Categories
Berita Ekonomi Ekonomi dan Produktivitas Kedeputian Kedeputian III

Surplus Neraca Dagang US$1,57 Miliar, Momentum Keluar dari Krisis

JAKARTA – Perlahan tapi pasti, sinyal pemulihan ekonomi Indonesia terus menguat di tengah pandemi Covid-19. Salah satu tolok ukurnya; neraca perdagangan kembali surplus dengan nilai US$1,57 miliar. Ekspor non migas menjadi komponen utama pertumbuhan suprlus neraca perdagangan merupakan hal yang menggembirakan. “Momentum ini perlu terus dijaga, agar kita bukan hanya mampu keluar dari krisis, tetapi juga tumbuh secara lebih baik. Nanti setelah pandemi usai,” jelas Tenaga Ahli Utama Kedeputian Bidang Ekonomi Kantor Staf Presiden (KSP) Edy Priyono saat dihubungi, Jumat (16/4).

Surplus neraca dagang tersebut tidak lepas dari transaksi perdagangan luar negeri (ekspor/impor), khususnya sektor industri. Terlihat dari peningkatan yang terjadi pada impor barang modal dan bahan baku/penolong yang meningkat hingga 33,7% secara year on year (yoy). Hal yang sama terjadi untuk impor bahan baku, mengalami peningkatan secara yoy sebesar 25,82%.

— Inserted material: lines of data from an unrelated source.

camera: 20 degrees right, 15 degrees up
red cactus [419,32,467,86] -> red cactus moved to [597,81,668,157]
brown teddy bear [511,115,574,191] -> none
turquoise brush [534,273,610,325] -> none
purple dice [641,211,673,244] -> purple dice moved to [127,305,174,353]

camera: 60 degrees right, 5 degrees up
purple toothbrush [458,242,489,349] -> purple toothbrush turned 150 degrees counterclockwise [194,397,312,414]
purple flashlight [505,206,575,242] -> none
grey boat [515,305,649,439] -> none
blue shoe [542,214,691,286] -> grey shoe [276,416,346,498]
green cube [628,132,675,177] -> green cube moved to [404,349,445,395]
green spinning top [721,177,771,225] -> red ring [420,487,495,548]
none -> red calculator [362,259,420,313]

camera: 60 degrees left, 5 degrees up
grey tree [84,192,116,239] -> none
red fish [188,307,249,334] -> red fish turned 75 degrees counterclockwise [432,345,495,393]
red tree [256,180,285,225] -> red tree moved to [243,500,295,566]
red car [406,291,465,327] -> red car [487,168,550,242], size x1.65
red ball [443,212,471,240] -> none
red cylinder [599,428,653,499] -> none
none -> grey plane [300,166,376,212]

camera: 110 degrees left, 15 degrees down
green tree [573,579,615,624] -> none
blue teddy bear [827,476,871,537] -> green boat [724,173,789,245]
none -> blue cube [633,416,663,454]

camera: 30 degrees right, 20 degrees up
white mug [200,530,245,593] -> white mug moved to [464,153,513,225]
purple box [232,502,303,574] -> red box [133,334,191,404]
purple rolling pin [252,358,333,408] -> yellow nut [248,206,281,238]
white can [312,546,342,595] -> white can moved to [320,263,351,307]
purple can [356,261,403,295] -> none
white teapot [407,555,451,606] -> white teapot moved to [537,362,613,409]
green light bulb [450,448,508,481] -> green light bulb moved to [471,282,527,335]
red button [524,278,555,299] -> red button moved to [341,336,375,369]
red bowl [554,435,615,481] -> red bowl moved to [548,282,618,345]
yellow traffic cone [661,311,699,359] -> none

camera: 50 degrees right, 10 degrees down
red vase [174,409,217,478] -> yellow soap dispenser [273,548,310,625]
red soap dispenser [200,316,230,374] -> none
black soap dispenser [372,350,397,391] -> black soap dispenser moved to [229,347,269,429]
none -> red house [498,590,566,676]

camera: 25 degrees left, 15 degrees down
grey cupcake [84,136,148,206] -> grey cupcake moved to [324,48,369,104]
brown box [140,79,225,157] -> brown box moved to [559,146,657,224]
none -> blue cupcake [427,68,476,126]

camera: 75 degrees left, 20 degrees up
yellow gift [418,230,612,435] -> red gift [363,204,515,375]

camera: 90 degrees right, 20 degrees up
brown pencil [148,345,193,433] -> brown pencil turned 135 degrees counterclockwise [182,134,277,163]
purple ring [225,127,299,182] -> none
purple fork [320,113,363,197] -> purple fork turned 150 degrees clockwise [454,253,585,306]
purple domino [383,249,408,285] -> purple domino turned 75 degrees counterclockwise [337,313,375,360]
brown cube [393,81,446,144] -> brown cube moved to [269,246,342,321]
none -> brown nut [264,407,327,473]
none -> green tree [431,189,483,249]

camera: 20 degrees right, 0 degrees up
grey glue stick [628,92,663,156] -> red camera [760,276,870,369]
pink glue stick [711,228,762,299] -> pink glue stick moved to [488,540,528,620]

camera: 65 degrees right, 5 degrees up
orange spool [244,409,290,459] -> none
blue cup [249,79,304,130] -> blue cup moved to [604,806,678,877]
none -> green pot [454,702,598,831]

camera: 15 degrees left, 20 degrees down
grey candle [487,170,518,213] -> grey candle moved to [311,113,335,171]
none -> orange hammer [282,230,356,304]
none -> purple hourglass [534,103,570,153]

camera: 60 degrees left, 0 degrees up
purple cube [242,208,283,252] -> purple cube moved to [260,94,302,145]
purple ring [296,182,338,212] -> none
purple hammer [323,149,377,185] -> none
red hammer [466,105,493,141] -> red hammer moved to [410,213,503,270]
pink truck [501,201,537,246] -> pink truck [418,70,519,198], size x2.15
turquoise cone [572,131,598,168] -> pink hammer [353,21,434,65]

Secara implisit, hal itu menunjukkan bahwa sektor industri (sebagai pemakai barang modal dan bahan baku) terus menggeliat dan bangkit di masa pandemi. Edy menyebut, catatan ini patut kita syukuri di tengah kesulitan ekonomi pada masa pandemi. “Apalagi pada April 2020 lalu, neraca perdagangan kita sempat defisit,” ungkap Edy.

Indikator kinerja industri (Prompt Manufacturing Index) yang dikeluarkan oleh Bank Indonesia juga menunjukkan sinyal pemulihan ekonomi. Sepanjang tiga bulan pertama tahun ini, PMI Indonesia berada pada level 50,01, naik dari 47,29 pada kuartal IV-2020. Dari sini, Edy melihat, sektor industri sudah mulai memasuki zona ekspansi (PMI lebih dari 50). PMI pun diperkirakan terus membaik dan menjadi 55,25 pada kuartal II-2021.

Meskipun demikian, Edy melihat masih ada catatan yang membuat kita mesti bekerja keras. Data Badan Pusat Statistik (BPS) menunjukkan bahwa ekspor Indonesia masih didominasi oleh produk pertambangan dan produk olahan kelapa sawit. Hal itu menunjukkan bahwa diversifikasi ekspor masih menjadi tantangan yang mesti dijawab. Selain itu, negara tujuan ekspor juga masih didominasi oleh negara-negara yang selama ini memang menjadi mitra utama, seperti Tongkok, AS dan Jepang. “Pengembangan pasar non-tradisional masih menjadi tantangan dan memerlukan kerja keras untuk mewujudkannya,” tutur Edy.